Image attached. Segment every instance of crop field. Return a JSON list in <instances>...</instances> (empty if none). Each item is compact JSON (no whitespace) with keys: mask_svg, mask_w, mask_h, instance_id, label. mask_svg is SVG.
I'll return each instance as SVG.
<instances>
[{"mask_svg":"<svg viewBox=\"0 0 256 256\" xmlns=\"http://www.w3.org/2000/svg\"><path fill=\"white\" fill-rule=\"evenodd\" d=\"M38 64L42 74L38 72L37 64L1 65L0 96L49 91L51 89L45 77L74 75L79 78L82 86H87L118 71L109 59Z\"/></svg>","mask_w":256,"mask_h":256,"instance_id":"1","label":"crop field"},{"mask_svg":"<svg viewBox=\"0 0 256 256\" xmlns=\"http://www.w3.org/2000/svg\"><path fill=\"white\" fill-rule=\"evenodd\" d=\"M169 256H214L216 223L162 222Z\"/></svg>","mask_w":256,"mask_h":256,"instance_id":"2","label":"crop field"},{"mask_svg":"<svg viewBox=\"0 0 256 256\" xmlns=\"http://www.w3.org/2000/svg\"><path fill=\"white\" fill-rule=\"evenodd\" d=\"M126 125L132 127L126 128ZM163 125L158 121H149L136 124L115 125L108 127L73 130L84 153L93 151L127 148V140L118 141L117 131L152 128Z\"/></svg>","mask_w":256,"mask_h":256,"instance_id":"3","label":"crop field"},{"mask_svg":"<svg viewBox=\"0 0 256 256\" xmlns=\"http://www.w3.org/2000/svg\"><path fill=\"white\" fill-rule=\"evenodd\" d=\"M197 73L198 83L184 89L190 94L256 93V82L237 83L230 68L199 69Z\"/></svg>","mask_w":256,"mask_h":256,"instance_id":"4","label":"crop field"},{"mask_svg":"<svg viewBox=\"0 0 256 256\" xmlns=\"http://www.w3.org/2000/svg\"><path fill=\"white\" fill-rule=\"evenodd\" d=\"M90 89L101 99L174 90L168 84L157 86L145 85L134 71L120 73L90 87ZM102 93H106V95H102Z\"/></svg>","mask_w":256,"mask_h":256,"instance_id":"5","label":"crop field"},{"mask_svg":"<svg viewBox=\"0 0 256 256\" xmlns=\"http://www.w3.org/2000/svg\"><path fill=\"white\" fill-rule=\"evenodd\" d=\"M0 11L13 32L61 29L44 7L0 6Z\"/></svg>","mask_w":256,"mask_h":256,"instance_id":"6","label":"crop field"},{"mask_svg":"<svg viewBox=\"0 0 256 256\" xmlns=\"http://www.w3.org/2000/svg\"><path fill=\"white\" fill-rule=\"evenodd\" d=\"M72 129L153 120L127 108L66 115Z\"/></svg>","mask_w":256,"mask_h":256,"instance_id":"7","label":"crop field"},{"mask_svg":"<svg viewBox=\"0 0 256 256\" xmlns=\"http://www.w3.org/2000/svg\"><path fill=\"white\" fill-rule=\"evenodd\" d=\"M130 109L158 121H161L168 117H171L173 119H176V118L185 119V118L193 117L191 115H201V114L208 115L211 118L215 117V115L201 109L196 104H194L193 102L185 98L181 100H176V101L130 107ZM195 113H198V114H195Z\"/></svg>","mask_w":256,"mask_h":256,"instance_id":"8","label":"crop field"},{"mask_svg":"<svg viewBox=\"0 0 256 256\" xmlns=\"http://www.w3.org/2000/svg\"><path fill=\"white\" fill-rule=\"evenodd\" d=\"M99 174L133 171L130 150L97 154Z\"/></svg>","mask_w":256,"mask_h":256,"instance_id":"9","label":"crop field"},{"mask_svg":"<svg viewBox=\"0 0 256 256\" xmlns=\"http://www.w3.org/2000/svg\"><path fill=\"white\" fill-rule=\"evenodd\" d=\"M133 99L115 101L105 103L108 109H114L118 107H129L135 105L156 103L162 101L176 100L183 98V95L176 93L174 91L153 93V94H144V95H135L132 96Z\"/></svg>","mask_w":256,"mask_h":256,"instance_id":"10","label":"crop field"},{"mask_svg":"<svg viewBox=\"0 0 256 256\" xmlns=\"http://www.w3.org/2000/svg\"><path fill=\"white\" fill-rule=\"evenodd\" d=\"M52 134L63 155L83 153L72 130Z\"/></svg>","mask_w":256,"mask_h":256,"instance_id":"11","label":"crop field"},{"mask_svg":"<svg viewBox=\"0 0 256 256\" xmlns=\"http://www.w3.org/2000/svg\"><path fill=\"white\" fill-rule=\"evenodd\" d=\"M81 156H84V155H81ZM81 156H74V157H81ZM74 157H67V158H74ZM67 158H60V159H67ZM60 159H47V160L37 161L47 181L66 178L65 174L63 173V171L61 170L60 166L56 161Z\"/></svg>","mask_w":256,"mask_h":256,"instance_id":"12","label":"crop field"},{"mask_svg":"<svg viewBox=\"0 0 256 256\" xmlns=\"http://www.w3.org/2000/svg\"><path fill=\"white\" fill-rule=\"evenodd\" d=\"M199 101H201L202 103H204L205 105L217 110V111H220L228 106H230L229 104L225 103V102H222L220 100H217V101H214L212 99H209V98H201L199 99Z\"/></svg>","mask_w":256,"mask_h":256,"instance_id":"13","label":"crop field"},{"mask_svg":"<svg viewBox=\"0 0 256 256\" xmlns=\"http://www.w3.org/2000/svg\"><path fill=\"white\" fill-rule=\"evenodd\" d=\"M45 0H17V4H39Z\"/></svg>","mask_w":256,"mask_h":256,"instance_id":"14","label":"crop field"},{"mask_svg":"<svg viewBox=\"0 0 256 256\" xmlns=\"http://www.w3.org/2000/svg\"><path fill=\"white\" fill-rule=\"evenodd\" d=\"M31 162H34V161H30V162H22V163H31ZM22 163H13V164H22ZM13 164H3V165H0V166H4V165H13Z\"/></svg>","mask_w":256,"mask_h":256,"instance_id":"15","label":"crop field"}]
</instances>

____

YOUR OBJECTIVE> Please reproduce all of the material above word for word, changing nothing.

TASK ANSWER>
Image attached. Segment every instance of crop field. Return a JSON list in <instances>...</instances> (empty if none). Each item is compact JSON (no whitespace) with keys: mask_svg, mask_w, mask_h, instance_id, label. mask_svg is SVG.
I'll return each instance as SVG.
<instances>
[{"mask_svg":"<svg viewBox=\"0 0 256 256\" xmlns=\"http://www.w3.org/2000/svg\"><path fill=\"white\" fill-rule=\"evenodd\" d=\"M38 64L42 74L38 72L37 64L1 65L0 96L49 91L51 89L45 77L74 75L79 78L82 86H87L118 71L109 59Z\"/></svg>","mask_w":256,"mask_h":256,"instance_id":"1","label":"crop field"},{"mask_svg":"<svg viewBox=\"0 0 256 256\" xmlns=\"http://www.w3.org/2000/svg\"><path fill=\"white\" fill-rule=\"evenodd\" d=\"M169 256H214L216 223L162 222Z\"/></svg>","mask_w":256,"mask_h":256,"instance_id":"2","label":"crop field"},{"mask_svg":"<svg viewBox=\"0 0 256 256\" xmlns=\"http://www.w3.org/2000/svg\"><path fill=\"white\" fill-rule=\"evenodd\" d=\"M126 125L132 127L126 128ZM163 125L158 121H149L136 124L115 125L108 127L73 130L84 153L93 151L127 148V140L118 141L117 131L152 128Z\"/></svg>","mask_w":256,"mask_h":256,"instance_id":"3","label":"crop field"},{"mask_svg":"<svg viewBox=\"0 0 256 256\" xmlns=\"http://www.w3.org/2000/svg\"><path fill=\"white\" fill-rule=\"evenodd\" d=\"M197 73L198 83L184 89L190 94L256 93V82L237 83L230 68L199 69Z\"/></svg>","mask_w":256,"mask_h":256,"instance_id":"4","label":"crop field"},{"mask_svg":"<svg viewBox=\"0 0 256 256\" xmlns=\"http://www.w3.org/2000/svg\"><path fill=\"white\" fill-rule=\"evenodd\" d=\"M90 89L101 99L174 90L168 84L157 86L145 85L134 71L120 73L90 87ZM102 93H106V95H102Z\"/></svg>","mask_w":256,"mask_h":256,"instance_id":"5","label":"crop field"},{"mask_svg":"<svg viewBox=\"0 0 256 256\" xmlns=\"http://www.w3.org/2000/svg\"><path fill=\"white\" fill-rule=\"evenodd\" d=\"M0 11L13 32L61 29L44 7L0 6Z\"/></svg>","mask_w":256,"mask_h":256,"instance_id":"6","label":"crop field"},{"mask_svg":"<svg viewBox=\"0 0 256 256\" xmlns=\"http://www.w3.org/2000/svg\"><path fill=\"white\" fill-rule=\"evenodd\" d=\"M72 129L153 120L127 108L66 115Z\"/></svg>","mask_w":256,"mask_h":256,"instance_id":"7","label":"crop field"},{"mask_svg":"<svg viewBox=\"0 0 256 256\" xmlns=\"http://www.w3.org/2000/svg\"><path fill=\"white\" fill-rule=\"evenodd\" d=\"M130 109L158 121H161L168 117H171L173 119H176V118L185 119V118L193 117L191 115H201V114L208 115L211 118L215 117V115L201 109L196 104H194L193 102L185 98L181 100H176V101L130 107ZM195 113H198V114H195Z\"/></svg>","mask_w":256,"mask_h":256,"instance_id":"8","label":"crop field"},{"mask_svg":"<svg viewBox=\"0 0 256 256\" xmlns=\"http://www.w3.org/2000/svg\"><path fill=\"white\" fill-rule=\"evenodd\" d=\"M99 174L133 171L130 150L97 154Z\"/></svg>","mask_w":256,"mask_h":256,"instance_id":"9","label":"crop field"},{"mask_svg":"<svg viewBox=\"0 0 256 256\" xmlns=\"http://www.w3.org/2000/svg\"><path fill=\"white\" fill-rule=\"evenodd\" d=\"M133 99L115 101L105 103L108 109H114L118 107H129L135 105L156 103L162 101L176 100L183 98V95L176 93L174 91L153 93V94H144V95H135L132 96Z\"/></svg>","mask_w":256,"mask_h":256,"instance_id":"10","label":"crop field"},{"mask_svg":"<svg viewBox=\"0 0 256 256\" xmlns=\"http://www.w3.org/2000/svg\"><path fill=\"white\" fill-rule=\"evenodd\" d=\"M52 134L63 155L83 153L72 130Z\"/></svg>","mask_w":256,"mask_h":256,"instance_id":"11","label":"crop field"},{"mask_svg":"<svg viewBox=\"0 0 256 256\" xmlns=\"http://www.w3.org/2000/svg\"><path fill=\"white\" fill-rule=\"evenodd\" d=\"M81 156H84V155H81ZM81 156H74V157H81ZM74 157H67V158H74ZM67 158H60V159H67ZM60 159H47V160L37 161L47 181L66 178L65 174L63 173V171L61 170L60 166L56 161Z\"/></svg>","mask_w":256,"mask_h":256,"instance_id":"12","label":"crop field"},{"mask_svg":"<svg viewBox=\"0 0 256 256\" xmlns=\"http://www.w3.org/2000/svg\"><path fill=\"white\" fill-rule=\"evenodd\" d=\"M199 101H201L202 103H204L205 105L217 110V111H220L228 106H230L229 104L225 103V102H222L220 100H217V101H214L212 99H209V98H201L199 99Z\"/></svg>","mask_w":256,"mask_h":256,"instance_id":"13","label":"crop field"},{"mask_svg":"<svg viewBox=\"0 0 256 256\" xmlns=\"http://www.w3.org/2000/svg\"><path fill=\"white\" fill-rule=\"evenodd\" d=\"M45 0H17V4H39Z\"/></svg>","mask_w":256,"mask_h":256,"instance_id":"14","label":"crop field"},{"mask_svg":"<svg viewBox=\"0 0 256 256\" xmlns=\"http://www.w3.org/2000/svg\"><path fill=\"white\" fill-rule=\"evenodd\" d=\"M31 162H34V161H30V162H22V163H31ZM22 163H13V164H22ZM13 164H3V165H0V166H4V165H13Z\"/></svg>","mask_w":256,"mask_h":256,"instance_id":"15","label":"crop field"}]
</instances>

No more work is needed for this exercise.